Two months after Muammar Gaddafi was killed, Libya's new government is still unable to impose its authority on the ground, leaving security in the hands of militias which answer only to themselves and often wage turf wars with their rivals.

The violence in Janzour, a town about 17 km (10 miles) west of the capital, demonstrated that these militias remain the biggest threat to Libya's security despite attempts by the newly-formed interim government to get them under control.

The incident began early on Friday morning, when Ashraf Abdelsalam Al-Marni Swayha, deputy head of the Janzour military council, approached a checkpoint in the town with his driver.

The checkpoint was manned by a militia unit made up largely of fighters from Zintan, a city in the mountains south-west of Tripoli. Zintan fighters played a big role in ousting Gaddafi and have stationed themselves in towns around Tripoli.

According to Abdelnasser Frandah, head of the local council in Janzour, when the fighters at the checkpoint stopped Swayha's car, he told them he was deputy head of the local militia.

"They answered him: 'We do not care about the Janzour military council.' He ordered his driver to go and they started shooting at him," Frandah told Reuters on Saturday. "He fell as a martyr and the driver was slightly injured."

His account of the incident could not be independently confirmed. The funeral on Saturday of Swayha turned into a show of force by the Janzour militia. About 500 people turned up for the burial, many of them carrying weapons.

As the casket was lowered into the ground, an honour guard of three men in combat fatigues fired into the air from automatic weapons, while other fighters fired a salute from anti-aircraft guns mounted on two pick-up trucks.

VEHICLES TORCHED

Local people said that soon after Swayha's shooting, Janzour residents had gone to the headquarters of the Zintan fighters, a building that used to be an office of Gaddafi's secret police, and ransacked it.

There was no sign of Zintan fighters on Saturday. The burned-out hulks of two jeeps stood outside the former headquarters, and another five vehicles inside the compound had been destroyed. One wrecked car was still hot from the fire.

The attackers had also set fire to mattresses inside the guardhouse. Inside the main building, they had started a fire in one office, leaving the corridor stained black from the smoke.

Frandah said he wanted the Zintan fighters gone for good.

"These are revolutionary fighters, we do not want to say anything against them, but the reality is that some of them are outlaws," he said. "We are surprised that after liberation (from Gaddafi's rule) we have become captive to these brigades. If we describe it as an occupation we would not be exaggerating."

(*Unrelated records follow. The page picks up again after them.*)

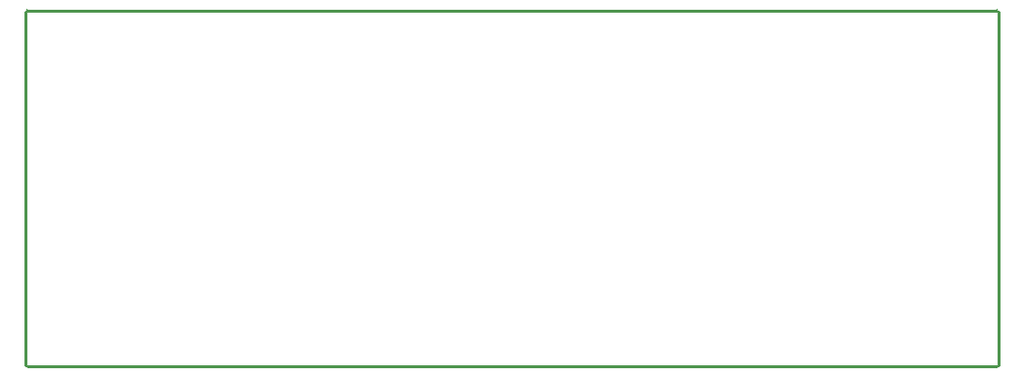
<source format=gm1>
%FSLAX24Y24*%
%MOIN*%
G70*
G01*
G75*
G04 Layer_Color=16711935*
%ADD10R,0.0669X0.0433*%
%ADD11R,0.0157X0.0276*%
%ADD12O,0.0236X0.0866*%
%ADD13R,0.0276X0.0157*%
%ADD14R,0.0512X0.0394*%
%ADD15R,0.0512X0.0236*%
%ADD16O,0.0669X0.0177*%
%ADD17R,0.1559X0.1559*%
%ADD18R,0.0433X0.0669*%
%ADD19C,0.0200*%
%ADD20C,0.0100*%
%ADD21C,0.0591*%
%ADD22R,0.0591X0.0591*%
%ADD23C,0.0965*%
%ADD24C,0.0290*%
%ADD25C,0.0098*%
%ADD26C,0.0236*%
%ADD27C,0.0079*%
%ADD28C,0.0050*%
%ADD29C,0.0059*%
%ADD30C,0.0070*%
%ADD31R,0.0749X0.0513*%
%ADD32R,0.0237X0.0356*%
%ADD33O,0.0316X0.0946*%
%ADD34R,0.0356X0.0237*%
%ADD35R,0.0592X0.0474*%
%ADD36R,0.0592X0.0316*%
%ADD37O,0.0749X0.0257*%
%ADD38R,0.1639X0.1639*%
%ADD39R,0.0513X0.0749*%
%ADD40C,0.0671*%
%ADD41R,0.0671X0.0671*%
%ADD42C,0.1045*%
%ADD43C,0.0370*%
%ADD44C,0.0340*%
D20*
X150Y250D02*
G03*
X200Y200I50J0D01*
G01*
X150Y250D02*
G03*
X200Y200I50J0D01*
G01*
X150Y250D02*
G03*
X200Y200I50J0D01*
G01*
Y12350D02*
G03*
X150Y12300I0J-50D01*
G01*
X200Y12350D02*
G03*
X150Y12300I0J-50D01*
G01*
X33250Y200D02*
G03*
X33300Y250I0J50D01*
G01*
X33250Y200D02*
G03*
X33300Y250I0J50D01*
G01*
Y12300D02*
G03*
X33250Y12350I-50J0D01*
G01*
X33300Y12300D02*
G03*
X33250Y12350I-50J0D01*
G01*
X200Y200D02*
X33250D01*
X150Y250D02*
Y12300D01*
X200Y12350D02*
X33250D01*
X33300Y250D02*
Y12300D01*
M02*

</source>
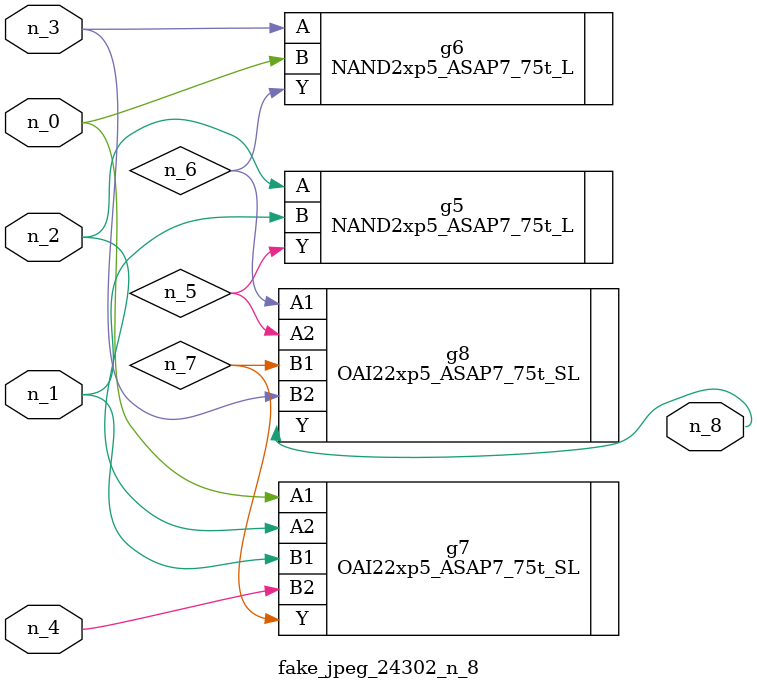
<source format=v>
module fake_jpeg_24302_n_8 (n_3, n_2, n_1, n_0, n_4, n_8);

input n_3;
input n_2;
input n_1;
input n_0;
input n_4;

output n_8;

wire n_6;
wire n_5;
wire n_7;

NAND2xp5_ASAP7_75t_L g5 ( 
.A(n_2),
.B(n_1),
.Y(n_5)
);

NAND2xp5_ASAP7_75t_L g6 ( 
.A(n_3),
.B(n_0),
.Y(n_6)
);

OAI22xp5_ASAP7_75t_SL g7 ( 
.A1(n_0),
.A2(n_2),
.B1(n_1),
.B2(n_4),
.Y(n_7)
);

OAI22xp5_ASAP7_75t_SL g8 ( 
.A1(n_6),
.A2(n_5),
.B1(n_7),
.B2(n_3),
.Y(n_8)
);


endmodule
</source>
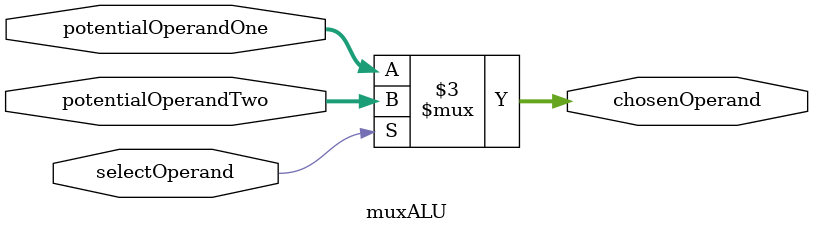
<source format=v>
`timescale 1ns / 1ps

module muxALU
    (
    input [31:0] potentialOperandOne,
    input [31:0] potentialOperandTwo,
    input selectOperand,
    
    output reg [31:0] chosenOperand 
    );
    
    always@(*)
        begin
        if(selectOperand) 
            begin
            chosenOperand <= potentialOperandTwo;
            end
        else
            begin
            chosenOperand <= potentialOperandOne;
            end
        end         
endmodule

</source>
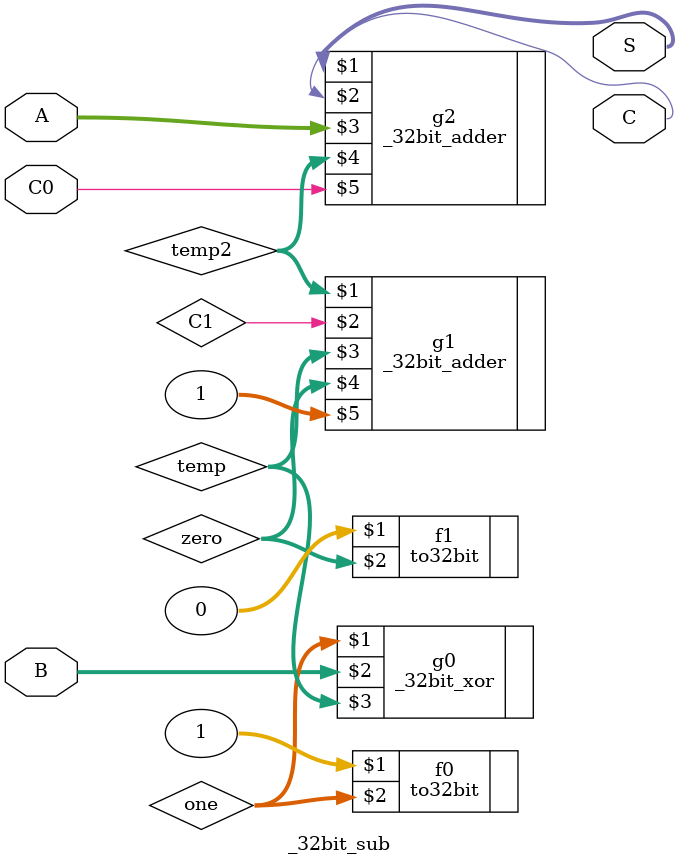
<source format=v>
module _32bit_sub (S,C,A,B,C0);
input [31:0] A,B;
input C0;
output C;
output [31:0] S;
wire C1,C2,C3;
wire [31:0]temp;
wire [31:0]temp2;
wire [31:0]one;
wire [31:0]zero;
	to32bit f1(0,zero);
	to32bit f0(1,one);
	_32bit_xor g0(one,B,temp);
	_32bit_adder g1(temp2, C1, temp,zero,1);
	_32bit_adder g2(S,C,A,temp2,C0);

endmodule 
</source>
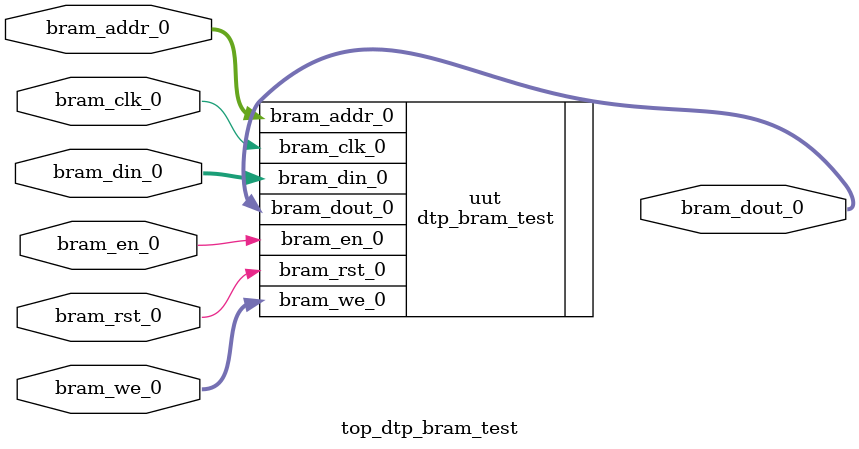
<source format=v>
module top_dtp_bram_test #(
    localparam DTP_BRAM_AWIDTH      = 14
) (
    (* X_INTERFACE_PARAMETER = "MASTER_TYPE BRAM_CTRL,MEM_ECC NONE,MEM_WIDTH 32,MEM_SIZE 65536,READ_WRITE_MODE READ_WRITE" *)
    (* X_INTERFACE_INFO = "xilinx.com:interface:bram:1.0 DTP_BRAM_PORT_0 EN" *)
    input                           bram_en_0, // Chip Enable Signal (optional)
    (* X_INTERFACE_INFO = "xilinx.com:interface:bram:1.0 DTP_BRAM_PORT_0 DOUT" *)
    output [31 : 0]                 bram_dout_0, // Data Out Bus (optional)
    (* X_INTERFACE_INFO = "xilinx.com:interface:bram:1.0 DTP_BRAM_PORT_0 DIN" *)
    input [31 : 0]                  bram_din_0, // Data In Bus (optional)
    (* X_INTERFACE_INFO = "xilinx.com:interface:bram:1.0 DTP_BRAM_PORT_0 WE" *)
    input [3 : 0]                   bram_we_0, // Byte Enables (optional)
    (* X_INTERFACE_INFO = "xilinx.com:interface:bram:1.0 DTP_BRAM_PORT_0 ADDR" *)
    input [DTP_BRAM_AWIDTH+2-1 : 0] bram_addr_0, // Address Signal (required)
    (* X_INTERFACE_INFO = "xilinx.com:interface:bram:1.0 DTP_BRAM_PORT_0 CLK" *)
    input                           bram_clk_0, // Clock Signal (required)
    (* X_INTERFACE_INFO = "xilinx.com:interface:bram:1.0 DTP_BRAM_PORT_0 RST" *)
    input                           bram_rst_0 // Reset Signal (required)
);

    dtp_bram_test uut (
        .bram_en_0   (bram_en_0  ),   
        .bram_dout_0 (bram_dout_0),       
        .bram_din_0  (bram_din_0 ),       
        .bram_we_0   (bram_we_0  ),   
        .bram_addr_0 (bram_addr_0),       
        .bram_clk_0  (bram_clk_0 ),   
        .bram_rst_0  (bram_rst_0 )   
    );
    
endmodule
</source>
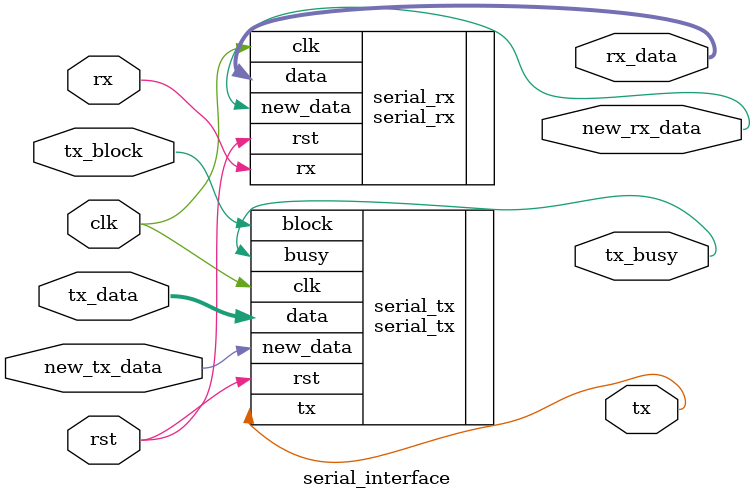
<source format=v>
`timescale 1ns / 1ps
module serial_interface #(
    parameter CLK_RATE = 50000000,
    parameter SERIAL_BAUD_RATE = 500000
    )(
    input clk,
    input rst,
	 
	 //Serial Signals
	 output tx,
    input rx,
	 
	 // Serial TX User Interface
    input [7:0] tx_data,
    input new_tx_data,
    output tx_busy,
    input tx_block,

    // Serial Rx User Interface
    output [7:0] rx_data,
    output new_rx_data
);

// CLK_PER_BIT is the number of cycles each 'bit' lasts for
// rtoi converts a 'real' number to an 'integer'
parameter CLK_PER_BIT = $rtoi($ceil(CLK_RATE/SERIAL_BAUD_RATE));
serial_rx #(.CLK_PER_BIT(CLK_PER_BIT)) serial_rx (
    .clk(clk),
    .rst(rst),
    .rx(rx),
    .data(rx_data),
    .new_data(new_rx_data)
);

serial_tx #(.CLK_PER_BIT(CLK_PER_BIT)) serial_tx (
    .clk(clk),
    .rst(rst),
    .tx(tx),
    .block(tx_block),
    .busy(tx_busy),
    .data(tx_data),
    .new_data(new_tx_data)
);


	 
endmodule

</source>
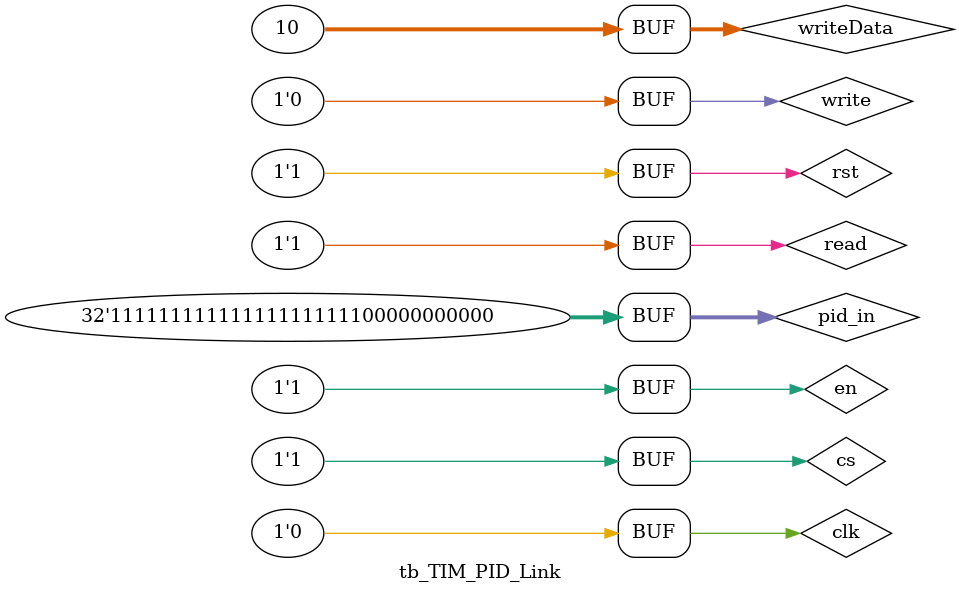
<source format=sv>
module tb_TIM_PID_Link();
    
    // Signals definition
    logic clk, rst, en, cs, write, read;
    logic [31:0] writeData, readData, pid_in, compare1, compare2;

    // DUT
    PID_TIM_Link dut(
        .clk(clk), 
        .chipSelect(cs), 
        .write(write), 
        .read(read), 
        .rst(rst), 
        .en(en),
        .pid_in(pid_in),
        .writeData(writeData),
        .timOut1(compare1), 
        .timOut2(compare2),
        .readData(readData)
    );

    // Generate clock
    always begin
        clk = 1; #5;
        clk = 0; #5;
    end

    // Initialization
    initial begin
        en = 0;
        rst = 0;
        cs = 0;
        write = 0;
        read = 0;
        pid_in = 2048;
        writeData = 0;
        #7;
        rst = 1;
        en = 1;
        #10;
        pid_in = -2048;
        #10;
        pid_in = 2048;
        write = 1;
        cs = 1;
        writeData = 1;
        #10;
        write = 0;
        read = 1;
        pid_in = -2048;
        #10;
        write = 1;
        read = 0;
        writeData = 5;
        pid_in = 2048;
        #10;
        write = 0;
        read = 1;
        pid_in = -2048;
        #10;
        write = 1;
        read = 0;
        writeData = 10;
        pid_in = 2048;
        #10;
        write = 0;
        read = 1;
        pid_in = -2048;
    end

endmodule
</source>
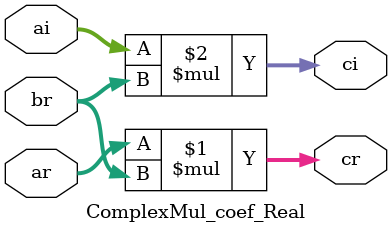
<source format=v>
`timescale 1ns / 1ps


module ComplexMul_coef_Real
#(parameter WL=14, WL_out=28)
(   input signed [WL-1:0] ar, ai, br,
    output signed [WL_out-1:0] cr, ci
    );


//Real part
assign cr = ar*br;

//Imaginary part
assign ci = ai*br;

endmodule

</source>
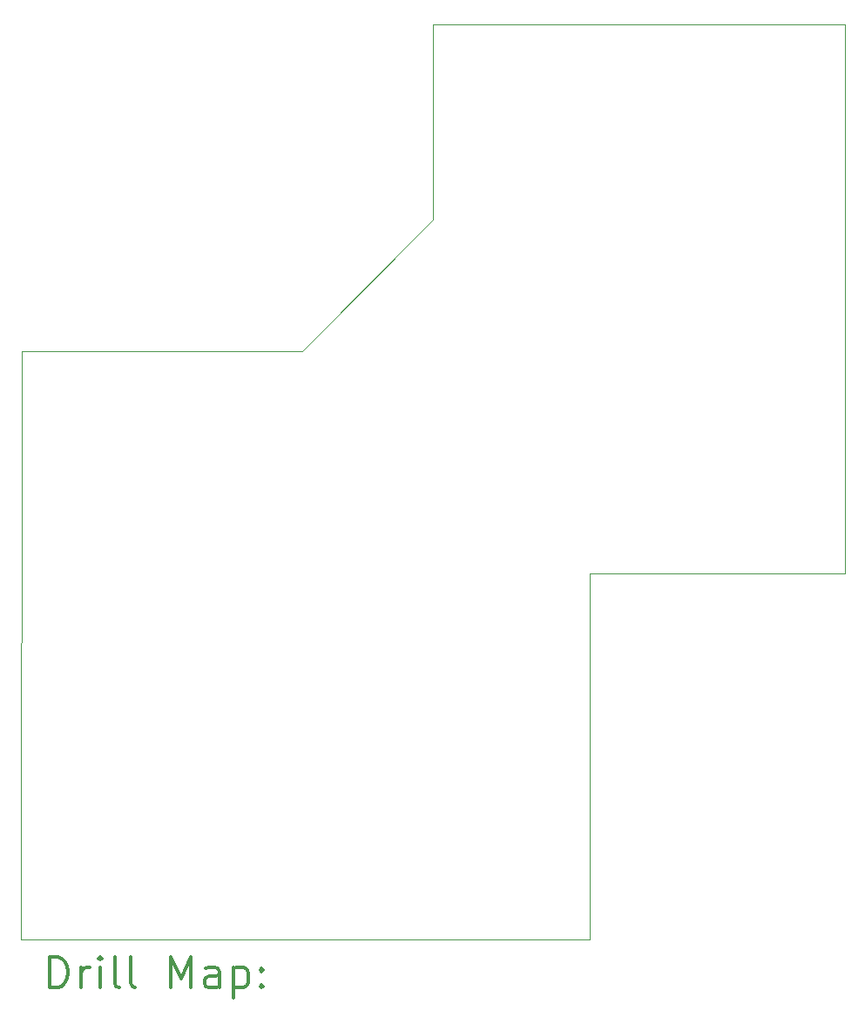
<source format=gbr>
%FSLAX45Y45*%
G04 Gerber Fmt 4.5, Leading zero omitted, Abs format (unit mm)*
G04 Created by KiCad (PCBNEW (5.1.7)-1) date 2021-07-10 09:41:06*
%MOMM*%
%LPD*%
G01*
G04 APERTURE LIST*
%TA.AperFunction,Profile*%
%ADD10C,0.050000*%
%TD*%
%ADD11C,0.200000*%
%ADD12C,0.300000*%
G04 APERTURE END LIST*
D10*
X10160000Y-8890000D02*
X11430000Y-7613650D01*
X15430500Y-5715000D02*
X15430500Y-11049000D01*
X11430000Y-5715000D02*
X15430500Y-5715000D01*
X11430000Y-7613650D02*
X11430000Y-5715000D01*
X7429500Y-8890000D02*
X10160000Y-8890000D01*
X7423150Y-14605000D02*
X7429500Y-8890000D01*
X12954000Y-14605000D02*
X7423150Y-14605000D01*
X12954000Y-11049000D02*
X12954000Y-14605000D01*
X15430500Y-11049000D02*
X12954000Y-11049000D01*
D11*
D12*
X7707078Y-15073214D02*
X7707078Y-14773214D01*
X7778507Y-14773214D01*
X7821364Y-14787500D01*
X7849936Y-14816071D01*
X7864221Y-14844643D01*
X7878507Y-14901786D01*
X7878507Y-14944643D01*
X7864221Y-15001786D01*
X7849936Y-15030357D01*
X7821364Y-15058929D01*
X7778507Y-15073214D01*
X7707078Y-15073214D01*
X8007078Y-15073214D02*
X8007078Y-14873214D01*
X8007078Y-14930357D02*
X8021364Y-14901786D01*
X8035650Y-14887500D01*
X8064221Y-14873214D01*
X8092793Y-14873214D01*
X8192793Y-15073214D02*
X8192793Y-14873214D01*
X8192793Y-14773214D02*
X8178507Y-14787500D01*
X8192793Y-14801786D01*
X8207078Y-14787500D01*
X8192793Y-14773214D01*
X8192793Y-14801786D01*
X8378507Y-15073214D02*
X8349936Y-15058929D01*
X8335650Y-15030357D01*
X8335650Y-14773214D01*
X8535650Y-15073214D02*
X8507078Y-15058929D01*
X8492793Y-15030357D01*
X8492793Y-14773214D01*
X8878507Y-15073214D02*
X8878507Y-14773214D01*
X8978507Y-14987500D01*
X9078507Y-14773214D01*
X9078507Y-15073214D01*
X9349936Y-15073214D02*
X9349936Y-14916071D01*
X9335650Y-14887500D01*
X9307078Y-14873214D01*
X9249936Y-14873214D01*
X9221364Y-14887500D01*
X9349936Y-15058929D02*
X9321364Y-15073214D01*
X9249936Y-15073214D01*
X9221364Y-15058929D01*
X9207078Y-15030357D01*
X9207078Y-15001786D01*
X9221364Y-14973214D01*
X9249936Y-14958929D01*
X9321364Y-14958929D01*
X9349936Y-14944643D01*
X9492793Y-14873214D02*
X9492793Y-15173214D01*
X9492793Y-14887500D02*
X9521364Y-14873214D01*
X9578507Y-14873214D01*
X9607078Y-14887500D01*
X9621364Y-14901786D01*
X9635650Y-14930357D01*
X9635650Y-15016071D01*
X9621364Y-15044643D01*
X9607078Y-15058929D01*
X9578507Y-15073214D01*
X9521364Y-15073214D01*
X9492793Y-15058929D01*
X9764221Y-15044643D02*
X9778507Y-15058929D01*
X9764221Y-15073214D01*
X9749936Y-15058929D01*
X9764221Y-15044643D01*
X9764221Y-15073214D01*
X9764221Y-14887500D02*
X9778507Y-14901786D01*
X9764221Y-14916071D01*
X9749936Y-14901786D01*
X9764221Y-14887500D01*
X9764221Y-14916071D01*
M02*

</source>
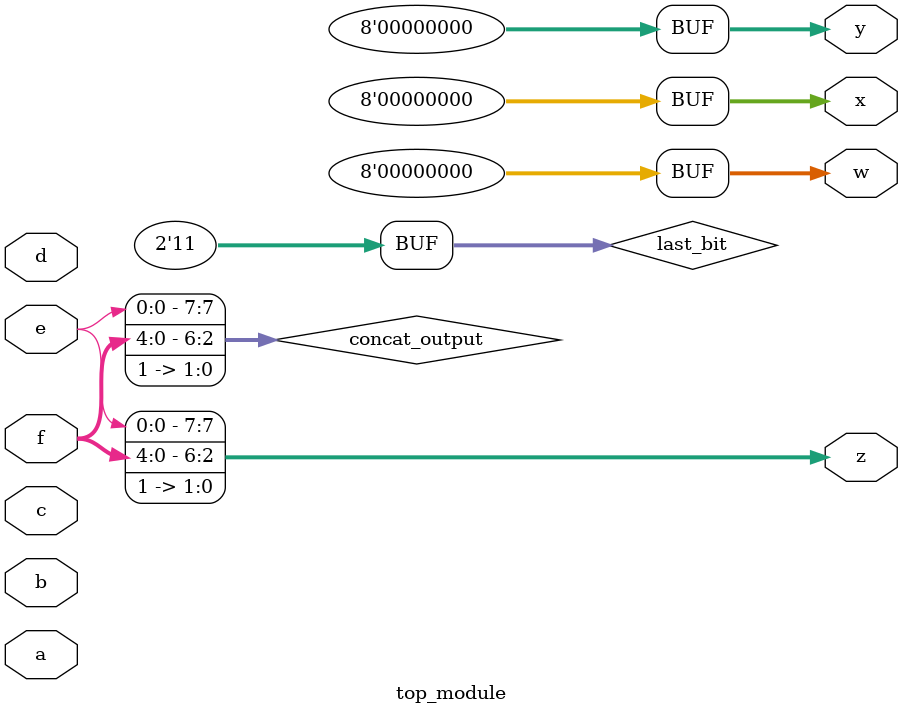
<source format=sv>
module top_module (
    input [4:0] a,
    input [4:0] b,
    input [4:0] c,
    input [4:0] d,
    input [4:0] e,
    input [4:0] f,
    output [7:0] w,
    output [7:0] x,
    output [7:0] y,
    output [7:0] z
);
    wire [7:0] concat_output;
    wire [1:0] last_bit = 2'b11;

    assign concat_output = {a, b, c, d, e, f, last_bit};

    assign {w, x, y, z} = concat_output;

endmodule

</source>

"They fire randomly into the air, they randomly take up positions at government facilities and homes and farms," he said. "They must go back to their homes and families and they must take charge of security in their own areas so that what happened here will not happen again."

SECURITY CHALLENGE

In a report released last week, the United Nations identified Libya's disparate militias as "a major challenge continuing to face the National Transitional Council," the interim leadership which replaced Gaddafi.

There have already been several outbreaks of fighting among the militias. Last month, rival fighters attacked each other with rockets, mortars and machine guns in four days of fighting. They were disputing control of a military base on the main highway between Tripoli and Tunisia.

About a week later, several people were killed in a gunfight after a militia from a district of Tripoli drove into the town of Bani Walid, south-east of the capital, and tried to arrest a local man.

Following those incidents, the transitional council convened tribal leaders at a conference aimed at reconciling rival groups. But the latest violence in Janzour suggests that the conference did not work.

Even at Saturday's burial there was a reminder of Janzour's uncomfortable co-existence with militias from out of town. On a wall near the cemetery, someone had scrawled, in large black letters: "Zintan. Land of the brave."